Et maintenant, attention, Monsieur Bondy : le trente juillet : c’est souligné ici… Sergeant a tué un petit requin avec le couteau. Poids : soixante-dix livres. Nous y voilà, Monsieur Bondy, déclara solennellement le capitaine Van Toch. C’est écrit ici, noir sur blanc. C’est là, ce grand jour, mon gars !
Le capitaine referma son calepin :
— Je vous le dis sans honte, Monsieur Bondy : je me suis mis à genoux sur la plage de Devil Bay et j’en ai pleuré de joie. Je savais maintenant que mes tapa-boys ne se laisseraient pas faire. Et le Sergeant a reçu un beau harpon tout neuf – un harpon, c’est ce qu’il y a de mieux, mon gars, si tu veux faire la pêche au requin – et moi je lui dis, be a man, Sergeant, et montre-leur, à ces tapa-boys, qu’ils peuvent se défendre. Mon vieux, cria le capitaine qui, dans son enthousiasme, sauta de sa chaise et frappa à grands coups sur la table, sais-tu que trois jours plus tard j’ai vu flotter un énorme requin crevé, full of gashes, comment tu dis ça ?
— Plein de blessures ?
— Ja, tout troué au harpon.
Le capitaine but si fort qu’il fit entendre un gargouillement :
— Oui, c’est bien ainsi, Monsieur Bondy. C’est seulement que j’ai fait… comme une espèce de contrat avec les tapa-boys. C’est-à-dire que je leur ai donné ma parole que s’ils apportent les coquillages à perles, moi je leur donne les harpoens et knives, les couteaux, je veux dire, pour qu’ils puissent se défendre, see ? C’est du business honnête, Monsieur. Faut dire ce qui est, faut être honnête même avec les bêtes. Et je leur ai aussi donné un peu de bois. Et deux wheelbarrows en fer.
— Des brouettes.
— Oui, des espèces de brouettes. Pour qu’ils puissent amener des pierres à leur jetée. Parce que les pauvres, ils devaient tout traîner dans leurs menottes, tu comprends ? Ben, je leur en ai donné, des choses. Je ne voulais pas les rouler, ça vraiment, non. Attends, mon gars, je m’en vais te montrer quelque chose.
D’une main, le capitaine Van Toch releva son ventre, de l’autre il tira de sa poche un petit sac de toile :
— Ben, c’est ça, dit-il en vidant son contenu sur la table.

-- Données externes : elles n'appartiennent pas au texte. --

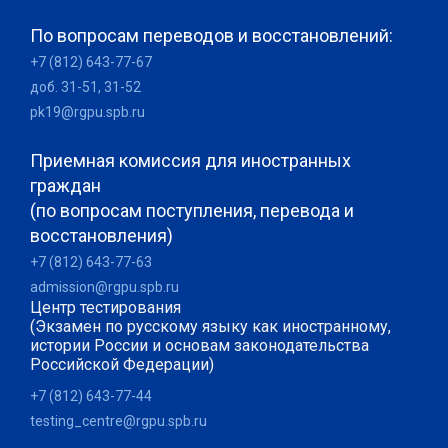
По вопросам переводов и восстановлений:
+7 (812) 643-77-67
доб. 31-51, 31-52
pk19@rgpu.spb.ru
Приемная комиссия для иностранных
граждан
(по вопросам поступления, перевода и
восстановления)
+7 (812) 643-77-63
admission@rgpu.spb.ru
Центр тестирования
(Экзамен по русскому языку как иностранному,
истории России и основам законодательства
Российской Федерации)
+7 (812) 643-77-44
testing_centre@rgpu.spb.ru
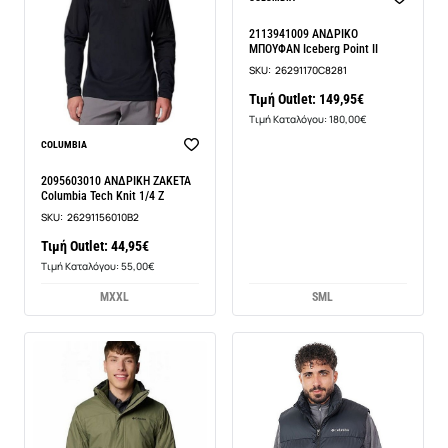
2113941009 ΑΝΔΡΙΚΟ
ΜΠΟΥΦΑΝ Iceberg Point II
SKU:
26291170C8281
Τιμή Outlet: 149,95€
Τιμή Καταλόγου: 180,00€
COLUMBIA
2095603010 ΑΝΔΡΙΚΗ ΖΑΚΕΤΑ
Columbia Tech Knit 1/4 Z
SKU:
26291156010B2
Τιμή Outlet: 44,95€
Τιμή Καταλόγου: 55,00€
M
XXL
S
M
L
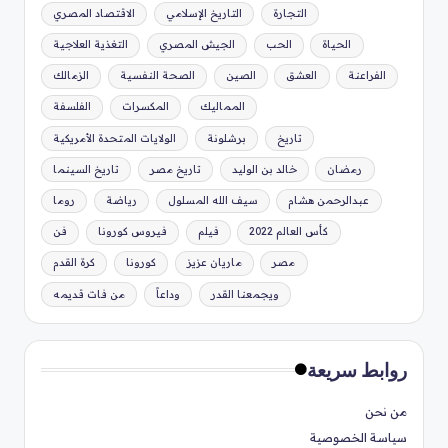
التجارة
التاريخ الإسلامي
الاقتصاد المصري
الحياة
الحب
الجيش المصري
التغذية العلاجية
الفراعنة
العشق
الصين
الصحة النفسية
الزمالك
المماليك
المكسرات
الفلسفة
تاريخ
برشلونة
الولايات المتحدة الأمريكية
رمضان
خالد بن الوليد
تاريخ مصر
تاريخ السينما
عبدالرحمن هشام
سيف الله المسلول
رياضة
روما
كأس العالم 2022
فيلم
فيروس كورونا
فن
مصر
ماريان عزيز
كورونا
كرة القدم
ويجمعنا القدر
وداعاً
من فات قديمه
روابط سريعة
من نحن
سياسة الخصوصية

Il y avait là un millier de perles de toutes les tailles : minuscules comme des grains de blé, puis des plus grosses, grosses comme des pois et certaines comme des cerises ; des perles parfaites en forme de goutte, des perles bosselées et baroques, des perles argentées, bleues, couleur de chair, jaunâtres, avec des teintes rouges et roses. G. H. Bondy était stupéfait. Il ne put s’empêcher de fouiller dans le tas, de rouler les perles entre les bouts de ses doigts, de les couvrir des deux mains.
— Magnifique, souffla-t-il, bouleversé. Capitaine, c’est un rêve.
— Ja, fit le capitaine, imperturbable. C’est pas mal. Et des requins, j’en ai tué une trentaine pendant l’année que je suis resté avec eux. C’est tout marqué ici, dit-il, en tapant sur sa poche intérieure. Mais aussi, tous les couteaux que je leur ai donnés et cinq de ces espèces de harpons. Moi, les couteaux me reviennent presque à deux dollars américains a piece, oui, c’est-à-dire la pièce. De très bons couteaux, mon gars, de cet espèce d’acier qui ne prend pas le rust.
— La rouille.
— Ja. Parce que c’est des couteaux pour aller dans l’eau, dans la mer, je veux dire. Et ces Bataks m’ont coûté un argent fou.
— Quels Bataks ?
— Ben, les indigènes, sur cette île. Ils ont une croyance comme quoi les tapa-boys sont des diables et ils en ont terriblement peur. Et quand ils m’ont vu que je parlais avec leurs diables, ils ont voulu me tuer raide. Toute la nuit, ils ont tapé sur des espèces de cloches pour chasser les diables de leur kampong. Ils faisaient un raffut terrible, Monsieur.